• Patrick Dawkins

Beekeepers' Logistical Nightmare

For beekeepers flooding damage can range from apiaries disappearing in a flash, to silt-laden hives, or washouts and landslides causing land access issues, but what if road closure wasn’t temporary and what if it cut you off from 90 percent of your hives? That is the situation facing Marlborough Sounds beekeepers Robert and Sabine Harper at Sherrington Honey who are living a “logistical nightmare” and having to spend thousands of dollars a week on barge access just to reach their hives, get in supplies and transport honey for sale.

There’s no doubt about it, the place the Harpers call home would be the envy of most people, however the usually tranquil lifestyle of the Marlborough Sounds has been replaced with an ongoing battle to access more than 1500 of Sherrington Honey’s 1700 hives since the region received once-in-a-century flooding on July 24-25.

Robert Harper in more stress-free times. The owner of Sherrington Honey has lost road access to the vast majority of his 1700 Marlborough Sounds beehives.

Rob Harper has called the Ohinetaha Bay in the Mahau Sound home for 40 years and says it was the worst rain event he has seen.

“One of the old residents down here recorded 431mm on Friday and Saturday combined and then another 32mm on the Sunday,” Harper says.

Road access linking the Sherrington Honey base to the outer Marlborough Sounds to the north and east and also the nearest towns to the south and west was cut off following the downpours and resulting slips. While access has been partially restored to the mainland of the South Island and the towns of Linkwater, Havelock, Picton and Blenheim, the wonderfully scenic yet windy and slip-prone Kenepuru Road remains closed indefinitely. A landslide and massive rock block the road four kilometres further down the Sounds, at Te Mahia Bay. Beyond that, at least 1500 Sherrington Honey hives are situated over the usual two hour drive to the end of the Sounds and require the usual spring management to prevent starvation and maintain hive health.

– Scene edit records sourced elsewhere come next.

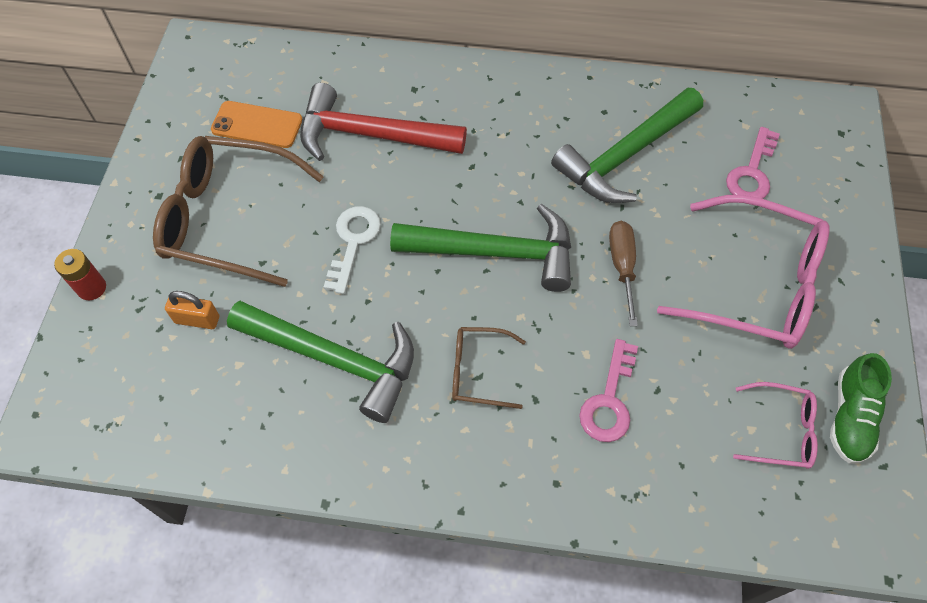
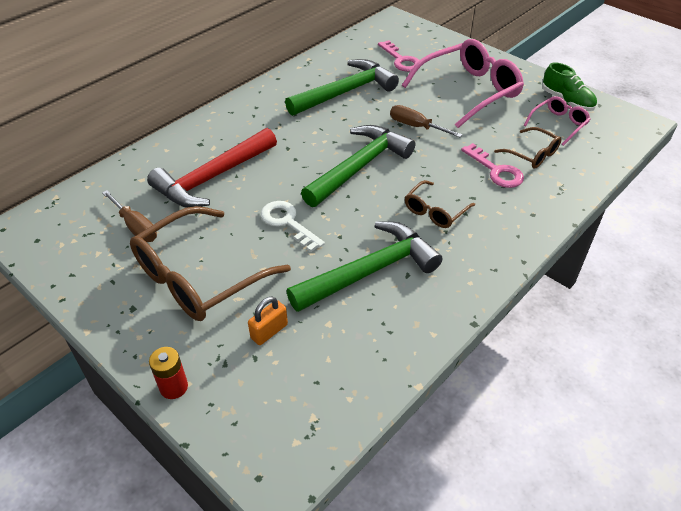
camera: 55 degrees left, 15 degrees down
orange phone [211,101,302,148] -> brown screwdriver [102,190,157,242]
green hammer [551,88,703,203] -> green hammer turned 120 degrees counterclockwise [285,59,399,116]
none -> brown glasses [494,127,561,169]

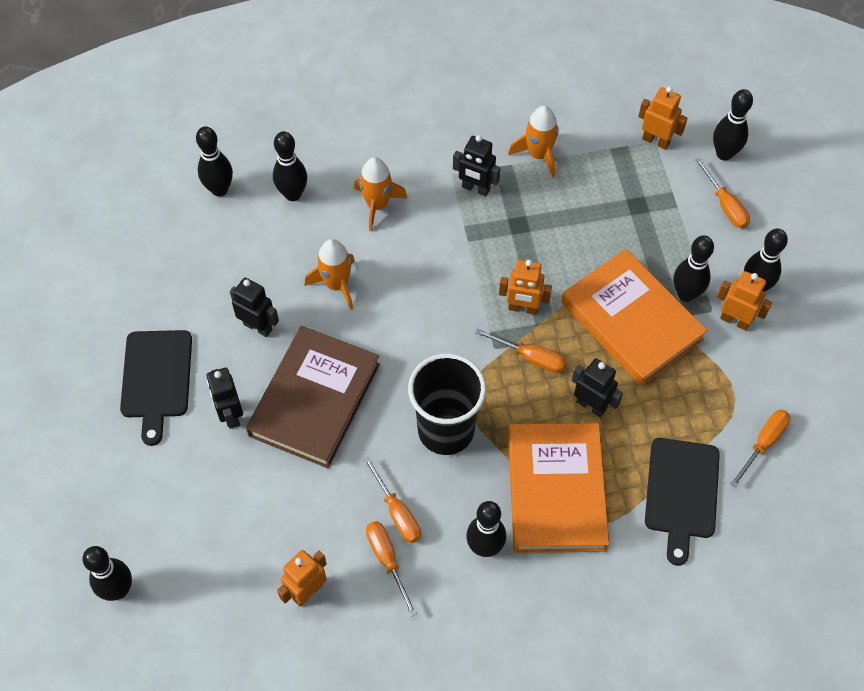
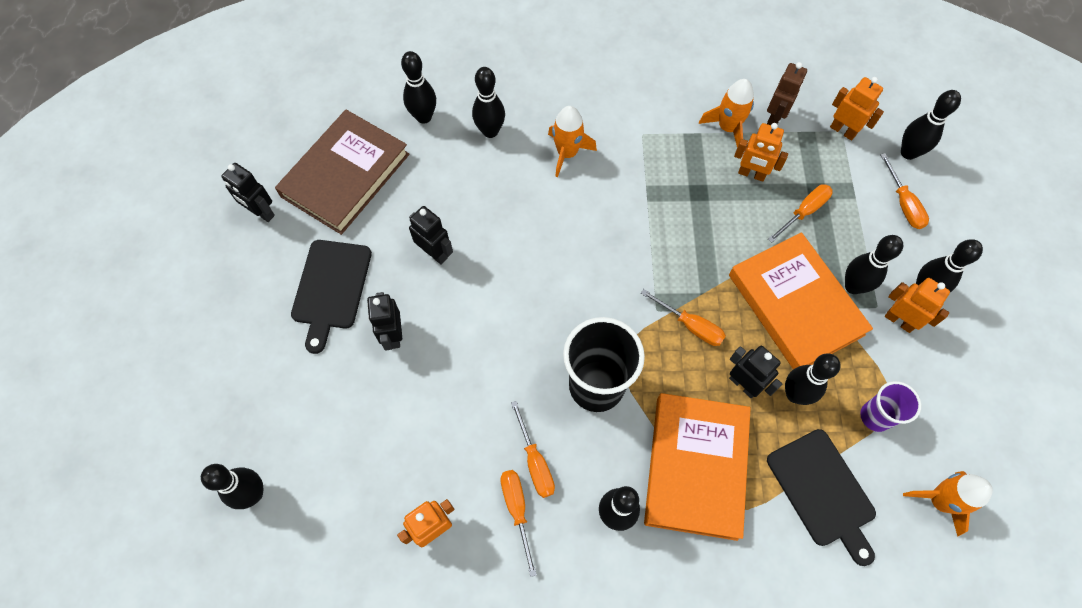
camera: 10 degrees right, 5 degrees up
brown book [246,326,380,468] -> brown book moved to [275,110,409,235]
orange rocket [305,239,355,310] -> orange rocket moved to [903,471,993,537]
black robot [453,135,501,196] -> black robot moved to [221,163,275,222]
orange robot [499,260,552,315] -> orange robot moved to [734,123,788,181]
black cutting board [645,438,720,566] -> black cutting board turned 45 degrees counterclockwise [767,429,876,566]
orange screwdriver [730,410,790,487] -> orange screwdriver moved to [768,184,833,243]
none -> brown robot [767,62,807,125]
none -> black bowling pin [785,354,841,405]
none -> purple cup [860,381,921,432]

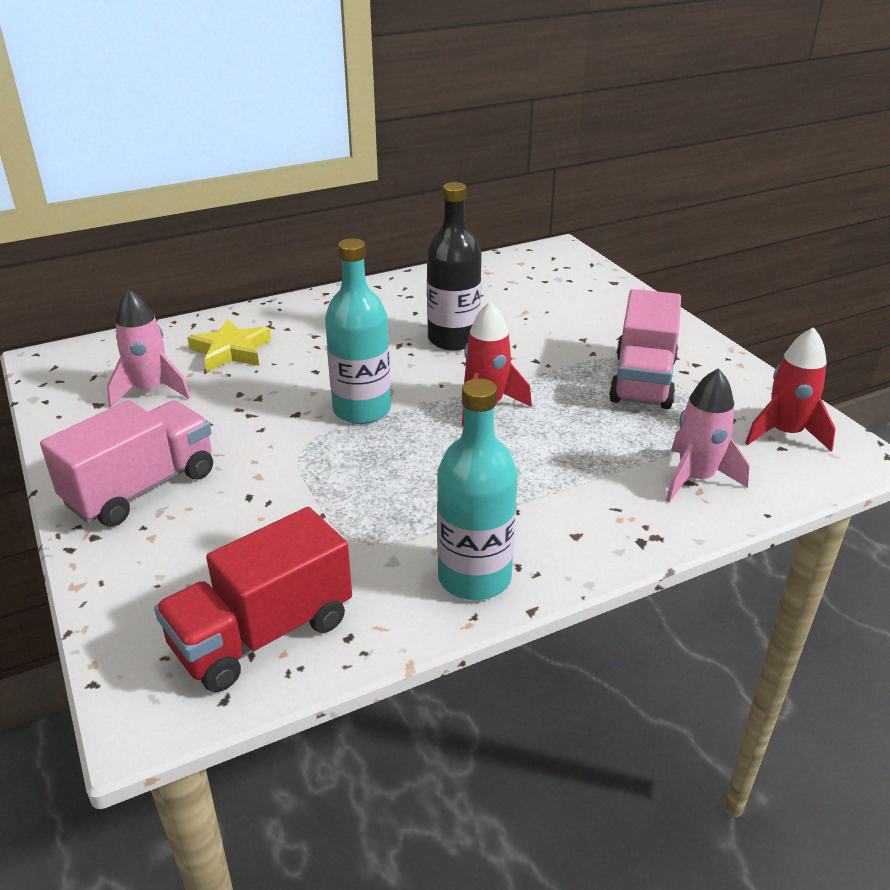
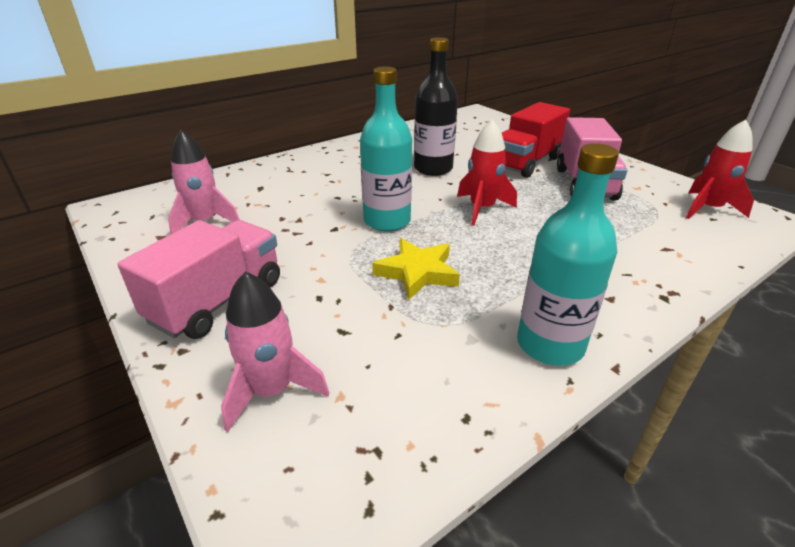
camera: 10 degrees left, 0 degrees up
red truck [154,507,352,692] -> red truck moved to [502,102,570,178]
yellow star [187,319,271,372] -> yellow star moved to [372,238,460,300]
pink rocket [666,368,749,503] -> pink rocket moved to [221,271,329,432]

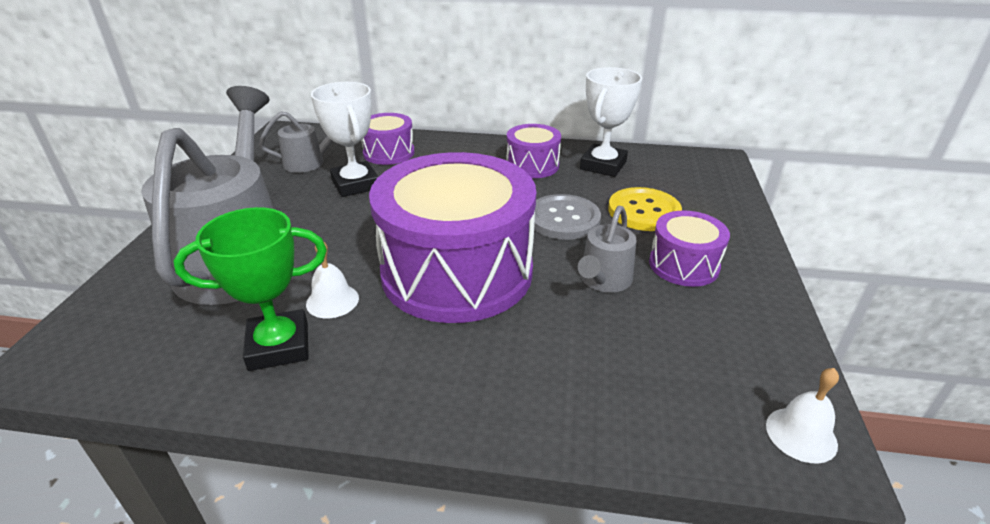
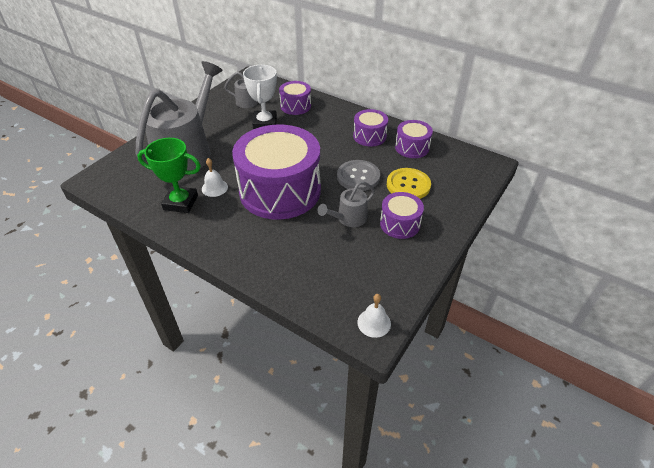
camera: 25 degrees right, 10 degrees up
white trophy [580,67,642,177] -> purple drum [395,120,433,158]

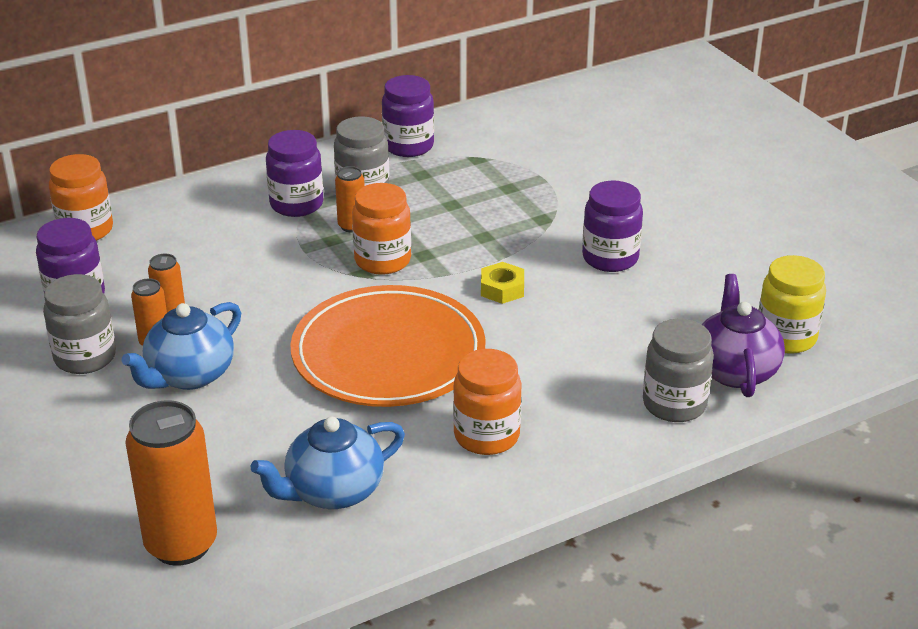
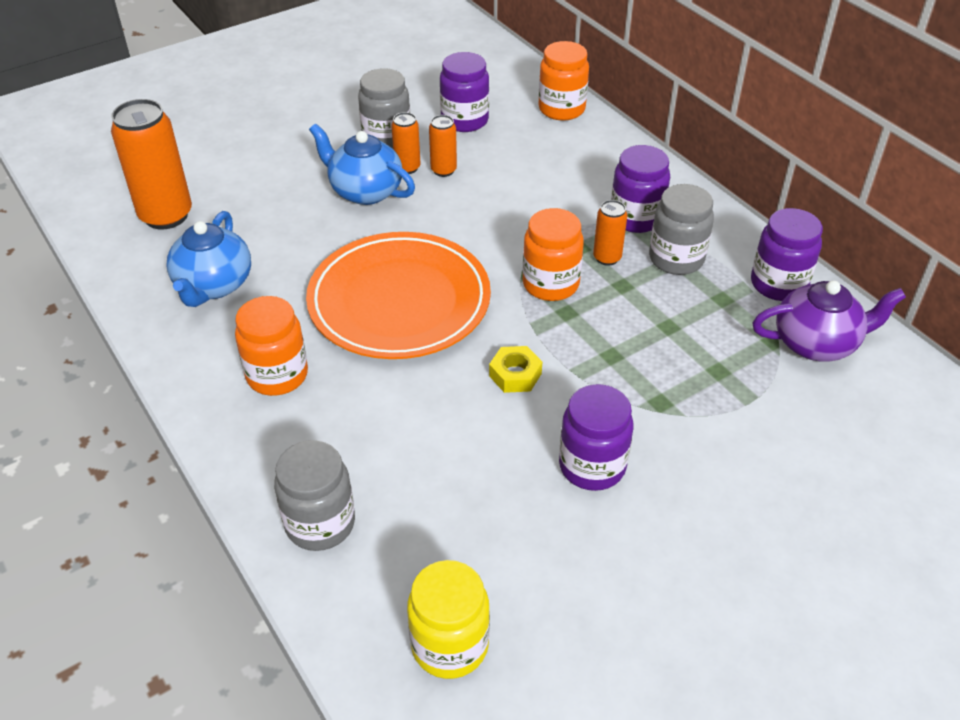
camera: 85 degrees right, 10 degrees up
blue teapot [251,417,405,509] -> blue teapot turned 135 degrees counterclockwise [167,211,251,307]
purple teapot [702,274,785,397] -> purple teapot moved to [752,280,906,361]

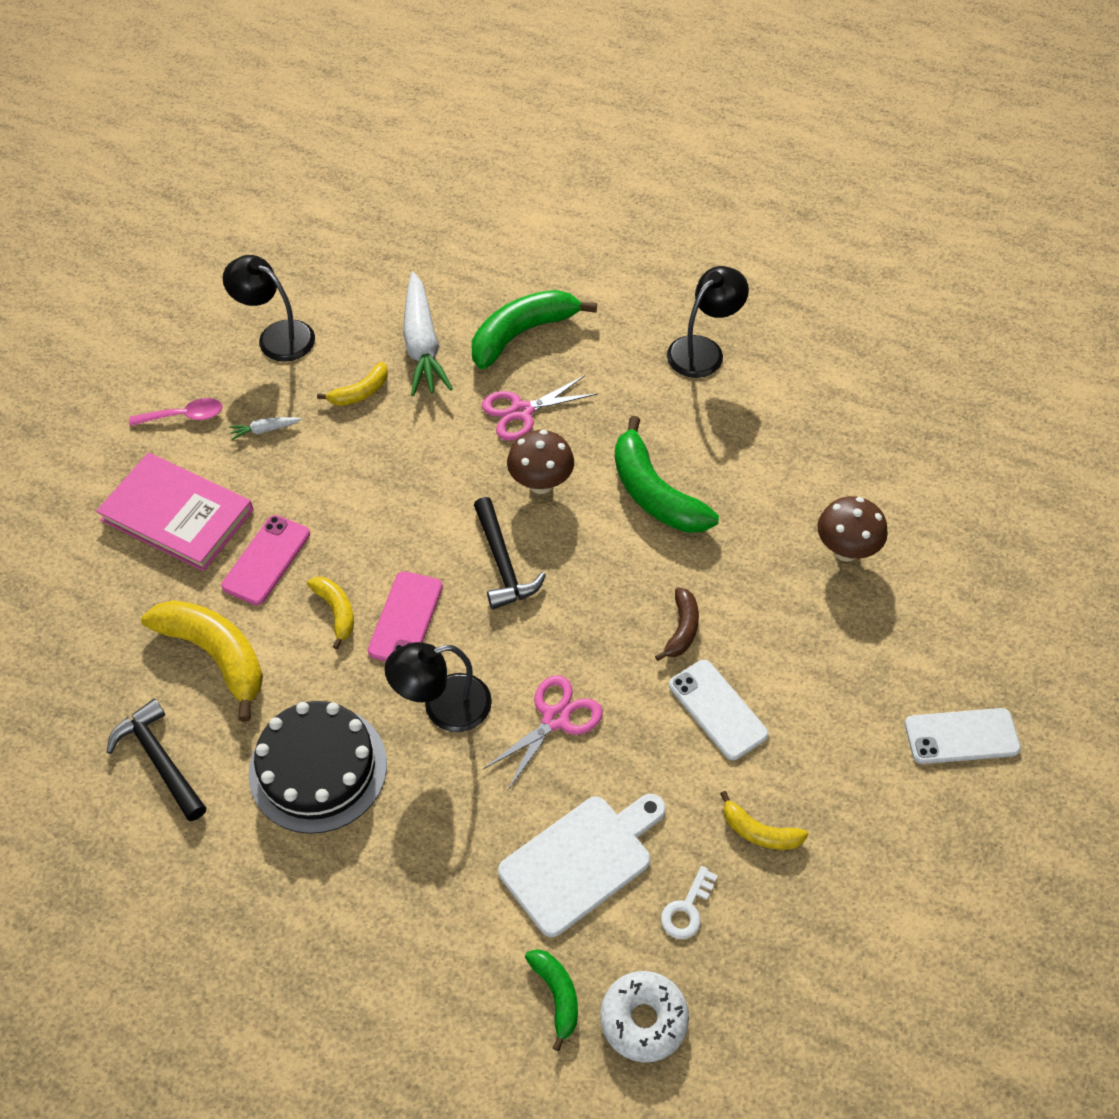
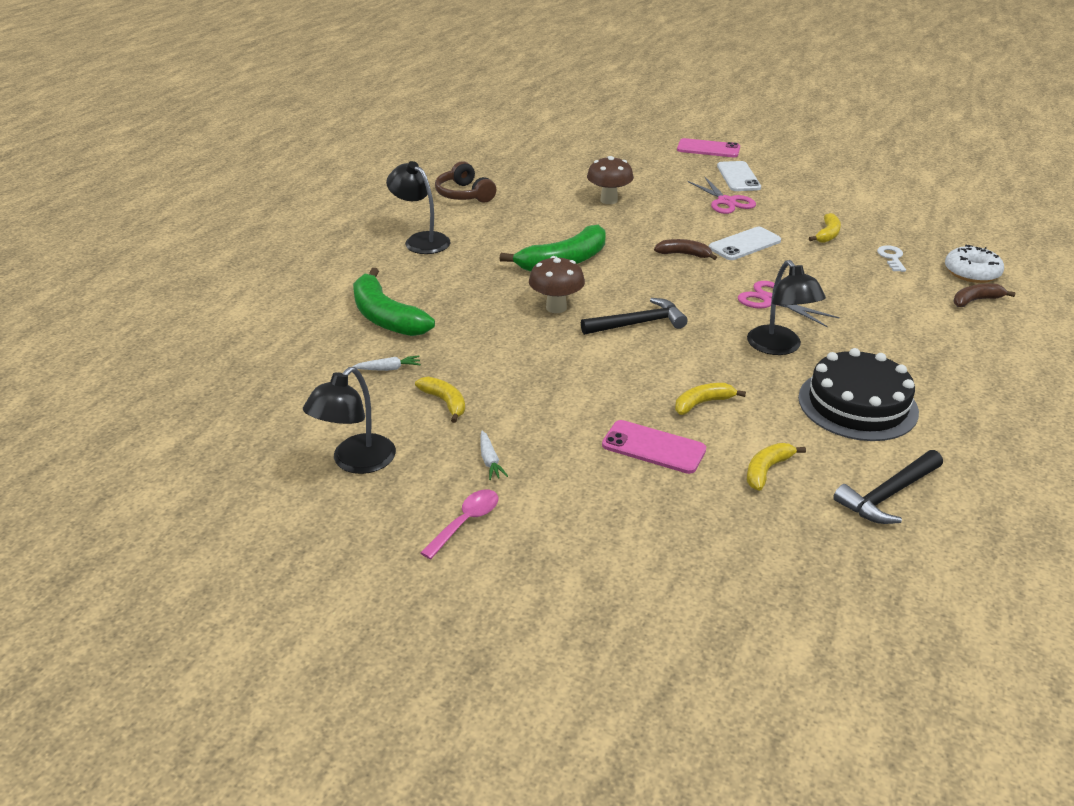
camera: 90 degrees left, 20 degrees down
pink book [96,453,253,571] -> none
pink spoon [129,398,223,426] -> pink spoon turned 45 degrees clockwise [420,490,498,560]
yellow banana [141,600,263,722] -> yellow banana [747,443,806,491], size x0.53
pink phone [368,571,443,661] -> pink phone moved to [677,138,740,157]
white carrot [403,272,453,396] -> white carrot [352,356,421,371], size x0.42
pink scissors [482,375,598,441] -> pink scissors moved to [687,176,756,214]
white cutting board [498,794,666,937] -> none
green banana [525,949,578,1051] -> brown banana [953,283,1016,307]
white key [661,866,718,939] -> white key turned 120 degrees counterclockwise [877,245,906,272]
none -> brown headphones [435,161,496,203]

The landslip and rock which blocks road access to almost all of Sherrington Honey’s hives.

“Our operation is effectively cut in half with this road closure with the beehives on one side and our equipment on the other side,” Harper says.

A Mayoral relief fund is partially funding barge transport for residents of the Kenepuru Road, of which there are several hundred. Sherrington Honey are using the barge to transport their work trucks past “the rock”, as they have dubbed the landslip, and also to get supplies in and out on their heavy vehicle. This is coming at not only significant cost to the business – at $180 per vehicle each way, and $160 per water taxi for staff – but also significant stress due to the logistical challenges and uncertainty of when the road might reopen.

“We take as much gear across as we can, but when we need to refill, such as sugar syrup and trailers, we have to bring everything back here to our base on the barge. It’s a logistical nightmare and an ongoing cost,” Harper says.

It is not just getting to hives that is proving a challenge either, but also getting in supplies like the two or three tonnes of sugar required each week in spring, and then also taking a truck load of honey to town. Those sorts of missions usually require barging of their heavy truck to Havelock as well as Harper walking, biking, hitchhiking or phoning for a ride to get between home and the truck parked-up at the marina between water crossings.

It's been a case of "on ya bike" to reach one Sherrington Honey apiary this spring.

Sherrington Honey has three staff members, along with the husband and wife owners. To get to one site their head beekeeper was given a backpack of varroa treatments and a bicycle which they set off on to get the job done.

With queen rearing season just around the corner the logistical challenges will intensify as they try to find enough accessible cell-raiser hives and then come up with a plan to transport incubated queen cells.

Although they have applied for some flood relief funding, they have yet to receive any monies and are unaware of any significant support packages. While financial relief is not in sight, neither is a practical solution to fixing the Kenepuru Road with Marlborough Roads stating they cannot provide an estimate of when it might be open and that residents are “facing a long period of disrupted access”.

“You can’t plan ahead because you don’t know how long this is going for. We might do things completely differently if we know we are going to be still dealing with this in six months’ time. We’ve heard everything from three months out to two years and nobody seems to know,” Harper says.

The isolation, disruptions and hardship the road closure is putting on people is starting to take its toll and the Harpers say, while their local councillor has been helpful, they feel like council staff are simply not listening.

“The big thing is just the lack of information. We still don’t have anything coming out of Marlborough Roads as to when they will start work. Or when it will be opened at least to one lane. Out here we feel really let down by Marlborough Roads and nobody is giving us any indication.”

While the challenges will keep coming as the weather warms and the bees become more active, a fortuitously-timed purchase of a side-by-side all-terrain vehicle has provided some comfort to Harper.

“It has already paid for itself,” he says, adding “a barge is next on the wish list".